Critical Perspectives on the European Mediasphere. The intellectual work of the 2011 European media and communication doctoral summer school.

Title chapter: Dragons and Arcades: Towards a Discursive Construction of the Flâneur
Author: Ilija Tomanic Trivundža
Keywords: flaneur, discourse, gaze, theory, observation
Abstract: This chapter aims to challenge the notoriously ellusive identity of the flâneur through a ‘discursive turn’ by focusing on the articulation of the social practice itself, on his constitutive activity – flânerie. This focus enables one to move away from some of the hotly debated issues on the flâneur as a (sociological) subject, such as the continuous and painstaking attempts to locate the historical figure of the flâneuse in the liminal public spaces of the 19th century. The discursive shift from the flâneur to flânerie enables us to transcend the limitations of conceptualising the flâneur as a 19th-century social phenomenon.
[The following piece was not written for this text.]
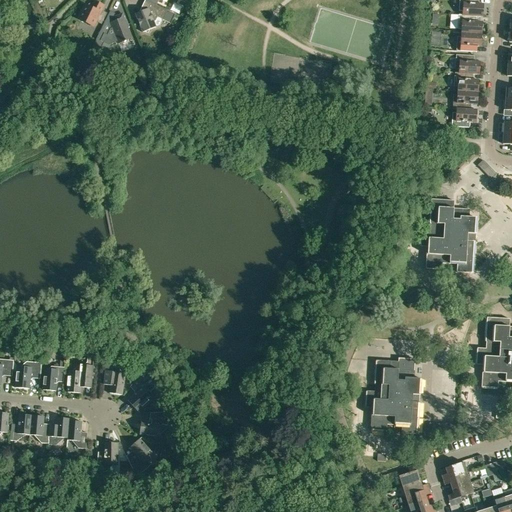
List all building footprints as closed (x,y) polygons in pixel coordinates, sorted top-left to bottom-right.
[(157,17),(171,24),(175,15),(155,5),(148,1),(145,0),(139,12),(135,14),(140,26),(138,29),(142,30),(143,32),(145,32),(148,33),(149,30),(156,27),(153,22),(155,21),(157,17)] [(458,15),(483,17),(483,4),(475,4),(475,0),(459,0),(459,11),(462,11),(462,15),(458,15)] [(107,13),(101,11),(104,6),(94,1),(92,4),(91,3),(89,4),(88,6),(85,5),(78,19),(93,27),(96,21),(101,24),(107,13)] [(110,23),(105,21),(90,52),(98,54),(104,43),(108,45),(108,43),(111,44),(117,41),(118,43),(131,38),(127,28),(129,27),(126,20),(125,21),(122,14),(115,17),(117,21),(110,23)] [(461,29),(461,33),(481,35),(482,22),(474,22),(474,16),(483,17),(458,15),(457,29),(461,29)] [(481,47),(481,35),(461,33),(461,37),(457,37),(456,51),(472,52),(472,46),(481,47)] [(152,60),(148,50),(144,52),(148,62),(152,60)] [(456,55),(455,63),(455,69),(459,69),(459,73),(455,73),(479,75),(480,62),(472,62),(472,56),(456,55)] [(455,73),(454,82),(454,87),(458,87),(457,91),(478,92),(479,80),(470,80),(471,74),(479,75),(455,73)] [(478,92),(457,91),(457,95),(453,95),(452,109),(477,110),(468,110),(469,104),(477,105),(478,92)] [(476,123),(477,110),(452,109),(456,109),(456,113),(452,113),(451,127),(467,128),(468,122),(476,123)] [(511,122),(504,122),(503,133),(511,133),(511,122)] [(511,133),(503,133),(502,144),(511,144),(511,133)] [(494,171),(488,177),(496,184),(501,179),(494,171)] [(473,273),(475,241),(476,218),(469,218),(470,210),(453,209),(454,201),(430,199),(428,223),(430,224),(430,231),(420,230),(419,246),(427,247),(425,270),(442,271),(443,263),(457,264),(457,272),(473,273)] [(475,364),(483,365),(481,388),(497,389),(498,381),(511,382),(511,326),(509,327),(510,319),(486,317),(484,342),(486,342),(485,349),(476,348),(475,364)] [(84,381),(92,382),(94,355),(88,354),(87,367),(78,366),(72,371),(69,371),(67,392),(81,394),(82,383),(84,381)] [(119,369),(114,368),(115,359),(106,358),(104,380),(109,380),(111,383),(109,393),(122,395),(125,374),(122,373),(119,369)] [(398,358),(398,362),(375,360),(373,385),(375,385),(374,392),(365,391),(364,407),(372,408),(370,431),(387,432),(388,425),(402,425),(402,433),(418,434),(420,402),(418,402),(418,395),(420,395),(421,379),(414,379),(414,371),(414,359),(398,358)] [(0,386),(1,387),(1,378),(2,376),(4,374),(12,375),(14,361),(0,359),(0,386)] [(17,366),(15,388),(29,389),(30,378),(32,377),(40,377),(42,363),(27,362),(21,367),(17,366)] [(45,369),(43,390),(56,391),(57,382),(59,380),(64,380),(65,368),(51,367),(48,369),(45,369)] [(160,383),(155,376),(143,370),(140,374),(131,385),(136,391),(136,393),(128,401),(137,411),(153,397),(151,394),(151,390),(160,383)] [(169,399),(160,407),(164,413),(169,412),(176,412),(172,405),(169,399)] [(0,435),(2,433),(7,433),(9,414),(0,412),(0,435)] [(164,413),(155,413),(154,420),(152,422),(141,421),(140,435),(161,437),(161,433),(167,429),(169,412),(164,413)] [(30,435),(32,416),(19,415),(18,425),(12,425),(10,441),(19,441),(26,435),(30,435)] [(44,417),(32,416),(30,435),(34,436),(41,443),(49,444),(49,440),(50,428),(43,427),(44,417)] [(63,438),(67,439),(68,439),(69,421),(70,421),(70,419),(57,418),(56,426),(50,425),(50,428),(49,440),(49,444),(56,444),(60,441),(63,438)] [(82,422),(70,421),(69,421),(68,439),(67,439),(67,441),(71,441),(78,448),(86,449),(87,433),(81,432),(82,422)] [(443,435),(453,436),(454,424),(444,423),(443,435)] [(129,448),(132,451),(136,457),(136,459),(130,464),(137,478),(151,465),(151,457),(154,455),(140,439),(129,448)] [(103,455),(98,455),(96,472),(106,472),(114,465),(117,465),(118,443),(105,443),(105,453),(103,455)] [(442,476),(443,480),(467,473),(464,462),(448,467),(450,473),(442,476)] [(494,463),(489,465),(489,467),(491,475),(497,473),(494,463)] [(402,486),(417,482),(420,481),(417,470),(414,471),(412,466),(407,468),(409,473),(399,476),(402,486)] [(470,483),(467,473),(443,480),(445,485),(453,482),(455,488),(470,483)] [(420,481),(417,482),(402,486),(405,496),(429,489),(427,484),(422,486),(420,481)] [(470,483),(455,488),(456,493),(448,496),(450,501),(473,493),(470,483)] [(429,489),(405,496),(408,506),(424,502),(427,501),(425,495),(430,494),(429,489)] [(492,494),(496,506),(498,511),(509,511),(504,497),(502,491),(492,494)] [(427,501),(424,502),(408,506),(410,511),(425,511),(435,509),(434,504),(428,506),(427,501)]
By claiming that this ‘discursive turn’ enables us to go beyond the debate on the (non)existence of the 19th-century flâneuse, I do not mean to downplay the importance of understanding power-gender relations and their historic articulations, but merely to suggest that accepting Wolff’s (2008) argument on the nonexistence of the 19th-century flâneuse should not automatically imply the nonexistence of the flâneuse as such, for we can find this elusive female observer in present-day practices such as photoblogs, where the flâneuse proliferates, if not dominates the production of contemporary vernacular visual culture.